Tectonic control of thermal springs, gas vents and travertine deposition in Bagni di San Filippo and Campiglia d’Orcia area (Monte Amiata Volcano-Geothermal area, Italy)

Andrea Brogi^1,2, Lianchao Luo³, Lorenzo Fabbrini⁴, Giuseppe Pagano⁵, Paola Tuccimei⁶, Michele Soligo⁶ & Enrico Capezzuoli^3
1University of Bari Aldo Moro, Department of Earth and Geoenvironmental Sciences, Bari, Italy.
²CNR, Institute of Geosciences and Earth Resources, Pisa, Italy.
³University of Florence, Department of Earth Sciences, Florence, Italy.
⁴University of Siena, Department of Physics, Earth and and Environmental Sciences, Siena, Italy.
⁵S.Te.G.A. Viterbo, Italy.
⁶University of Roma Tre, Department of Sciences, Rome, Italy.
Corresponding author e-mail: andrea.brogi@uniba.it

Travertine depositional systems are the surficial evidence of an active geothermal system developing in the upper crust. They are often associated with further geothermal manifestations, such as gas vents (mainly CO₂) and thermal springs from which the travertine develops. The distribution of the geothermal manifestations and the growth of the travertine deposits are strictly controlled by active, potentially seismogenic structures. Thus, the study of the geothermal manifestations including travertine deposits can provide information on the seismotectonic setting of an area, revealing the fault occurrence, orientation, and kinematics. In this paper we present a study focused on the relationships among Late Pleistocene-Holocene travertine deposits, still in deposition, thermal springs, gas vents and the Neogene-Quaternary faults in the Monte Amiata Volcano-Geothermal area. Results from a new detailed field mapping aimed at (i) reconstructing the isolated travertine bodies in an area of about 2 km², in terms of geometry, age (by U/Th radiometric dating) and depositional setting, and (ii) refining the structural dataset on the substratum rocks (formed by Tuscan and Ligurian Units) allowed to define the main faults controlling the geothermal manifestations and related travertine deposition.

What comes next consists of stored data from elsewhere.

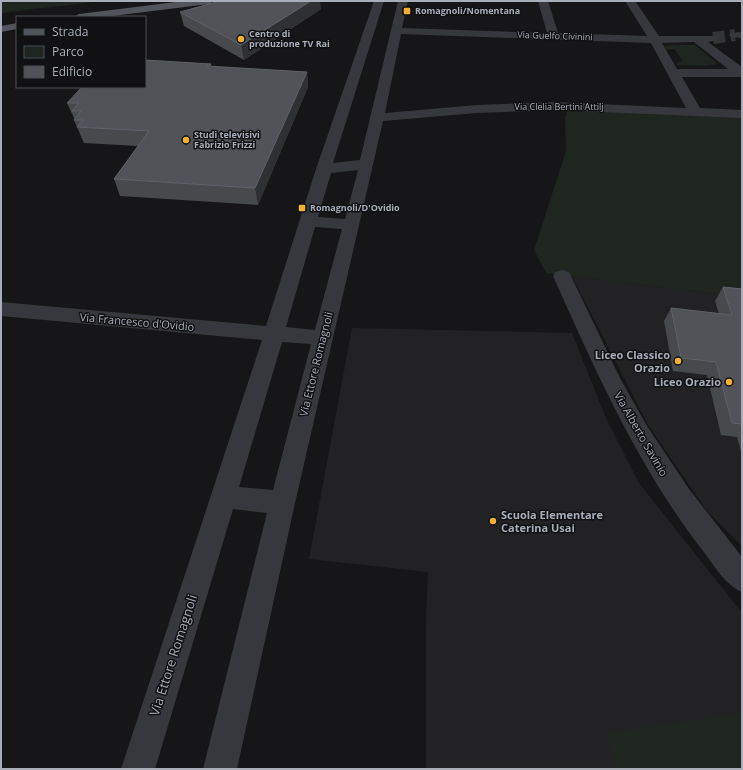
<svg xmlns="http://www.w3.org/2000/svg" width="743" height="770" viewBox="0 0 743 770" font-family="'Open Sans',sans-serif">
  <style>
    .built { fill: #222225 }
    .green { fill: #1e261f }
    .lines { fill: none; stroke-linecap: round; stroke-linejoin: round }
    .minor-tunnel { stroke: #333438; stroke-width: 12; stroke-dasharray: 12 5.5; stroke-linecap: butt }
    .minor { fill: #37383d; fill-rule: evenodd }
    .major { fill: #53555c; fill-rule: evenodd }
    .wall { fill: #47494d }
    .shaded-wall { fill: #2f3033 }
    .building { fill: #525359; stroke: #5f6168 }
    .poi-dot { fill: #f2b134; stroke: #111113; stroke-width: 1.5 }
    .labels { text-anchor: middle; stroke-width: 3; stroke-linejoin: round; paint-order: stroke }
    .far-poi-label { font-size: 9px; font-weight: bold; fill: #a8adb8; stroke: #111113; text-anchor: start }
    .far-street-label { font-size: 9px; fill: #a8adb8; stroke: #111113 }
    .street-label { font-size: 11px; fill: #a8adb8; stroke: #111113 }
    .poi-label { font-size: 11px; font-weight: bold; fill: #a8adb8; stroke: #111113; text-anchor: end }
    .near-street-label { font-size: 13px; fill: #a8adb8; stroke: #111113 }
  </style>
  <rect width="100%" height="100%" fill="#161618"/>
  <path class="built" d="M 572,276 L 742,297 L 742,546 L 707,511 L 648,425 Z
    M 352,328 L 572,333 L 606,418 L 639,483 L 742,613 L 742,769 L 426,769 L 426,620 L 428,572 L 309,559 Z"/>
  <path class="green" d="M 1,1 L 103,1 L 1,13 Z
    M 672,45 L 695,45 L 718,64 L 704,66 L 676,65 L 678,62 L 683,61 L 674,49 L 667,50 L 664,46 Z
    M 565,108 L 742,117 L 742,297 L 546,273 L 534,250 L 566,151 L 565,117 L 567,114 Z
    M 742,713 L 742,769 L 617,769 L 605,733 Z"/>
  <g class="lines">
    <path class="minor-tunnel" d="M 713,38 L 735,35"/>
    <path class="minor" d="M 374,1 L 384,1 L 333,163 L 360,160 L 398,1 L 408,1 L 402,28 L 547,33 L 538,1 L 548,1 L 558,33 L 647,36 L 625,1 L 635,1 L 659,36 L 717,36 L 719,38 L 717,40 L 708,42 L 742,67 L 742,77 L 682,77 L 700,108 L 742,110 L 742,118 L 554,110 L 477,113 L 383,121 L 295,503 L 237,769 L 203,769 L 267,513 L 233,509 L 155,769 L 121,769 L 262,340 L 1,316 L 1,302 L 266,326 L 316,169 ZM 401,34 L 651,43 L 686,108 L 554,102 L 477,105 L 385,113 ZM 694,42 L 728,69 L 677,69 L 662,43 ZM 358,170 L 345,219 L 318,217 L 331,173 ZM 315,227 L 342,229 L 315,330 L 286,327 ZM 282,342 L 311,344 L 273,490 L 239,487 Z
      M 742,32 L 742,38 L 731,37 L 729,35 L 731,33 Z
      M 562,270 L 569,272 L 571,276 L 620,378 L 647,426 L 689,489 L 742,557 L 742,592 C 725,585 714,565 703,551 C 638,467 596,372 553,276 L 555,272 Z"/>
    <path class="major" d="M 184,1 L 214,1 L 209,4 L 104,17 L 74,17 L 79,14 Z
      M 17,23 L 17,29 L 1,32 L 1,26 Z"/>
  </g>
  <path class="wall" d="M 321,9 L 244,60 L 184,26 L 180,12 Z
    M 211,64 L 212,67 L 307,72 L 308,87 L 258,205 L 120,196 L 114,179 L 138,146 L 84,143 L 74,120 L 75,119 L 74,118 L 67,103 Z
    M 723,287 L 742,289 L 742,455 L 737,437 L 721,435 L 707,375 L 673,371 L 664,321 L 671,308 L 719,314 L 715,301 Z"/>
  <path class="shaded-wall" d="M 311,1 L 320,1 L 321,9 L 244,60 L 241,45 Z
    M 211,64 L 214,79 L 207,66 Z
    M 307,72 L 308,87 L 258,205 L 255,188 Z"/>
  <path class="building" d="M 220,1 L 311,1 L 241,45 L 180,12 Z
    M 145,60 L 211,64 L 207,66 L 307,72 L 255,188 L 114,179 L 149,131 L 77,127 L 83,120 L 74,120 L 81,111 L 72,111 L 79,103 L 67,103 L 82,87 L 145,87 Z
    M 723,287 L 742,289 L 742,424 L 732,423 L 716,362 L 681,358 L 671,308 L 732,315 Z"/>
  <g class="poi-dot">
    <rect x="403" y="7" width="8" height="8" rx="2"/>
    <circle cx="241" cy="39" r="4"/>
    <circle cx="186" cy="140" r="4"/>
    <rect x="298" y="204" width="8" height="8" rx="2"/>
    <circle cx="678" cy="361" r="4"/>
    <circle cx="729" cy="382" r="4"/>
    <circle cx="493" cy="521" r="4"/>
  </g>
  <g class="labels">
    <g class="far-poi-label">
      <text x="415" y="14">Romagnoli/Nomentana</text>
      <text x="249" y="37">Centro di<tspan x="249" dy="10">produzione TV Rai</tspan></text>
      <text x="194" y="138">Studi televisivi<tspan x="194" dy="10">Fabrizio Frizzi</tspan></text>
      <text x="310" y="211">Romagnoli/D'Ovidio</text>
    </g>
    <g class="far-street-label">
      <text transform="translate(555 36) rotate(2)" y="3">Via Guelfo Civinini</text>
      <text x="559" y="110">Via Clelia Bertini Attilj</text>
    </g>
    <g class="street-label">
      <text transform="translate(137 322) rotate(5)" y="4">Via Francesco d'Ovidio</text>
      <text transform="translate(316 364) rotate(-76)" y="4">Via Ettore Romagnoli</text>
      <text transform="translate(641 434) rotate(60)" y="4">Via Alberto Savinio</text>
    </g>
    <g class="poi-label">
      <text x="670" y="359">Liceo Classico<tspan x="670" dy="13">Orazio</tspan></text>
      <text x="721" y="386">Liceo Orazio</text>
      <text x="501" y="519" text-anchor="start">Scuola Elementare<tspan x="501" dy="13">Caterina Usai</tspan></text>
    </g>
    <g class="near-street-label">
      <text transform="translate(173 655) rotate(-72)" y="5">Via Ettore Romagnoli</text>
    </g>
  </g>
  <rect width="743" height="770" fill="none" stroke="#a8adb8" stroke-width="4"/>
  <rect x="16" y="16" width="130" height="72" fill="#111113" stroke="#4d4f55"/>
  <rect x="24" y="29" width="20" height="6" fill="#53555c" stroke="#4d4f55"/>
  <text x="52" y="36" font-size="12" fill="#a8adb8">Strada</text>
  <rect x="24" y="46" width="20" height="12" fill="#1e261f" stroke="#4d4f55"/>
  <text x="52" y="56" font-size="12" fill="#a8adb8">Parco</text>
  <rect x="24" y="66" width="20" height="12" fill="#525359" stroke="#4d4f55"/>
  <text x="52" y="76" font-size="12" fill="#a8adb8">Edificio</text>
</svg>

We highlight fault arrays compatible with a releasing step-over zone which geometry has been partly inherited by previous structures. At the same time, the study on travertine deposits allowed to recognize Late Pleistocene-Holocene fissure ridge-type and mound-type travertine deposits developed along the traces of faults, which still control, locally, gas emission and the location of thermal springs. We also discuss the tectonic setting in the framework of the evolution of the Monte Amiata Volcano- Geothermal area and in the seismotectonic setting.

travertine, neotectonics, geothermal systems, Monte Amiata Volcano-Geothermal area, Northern Apennines.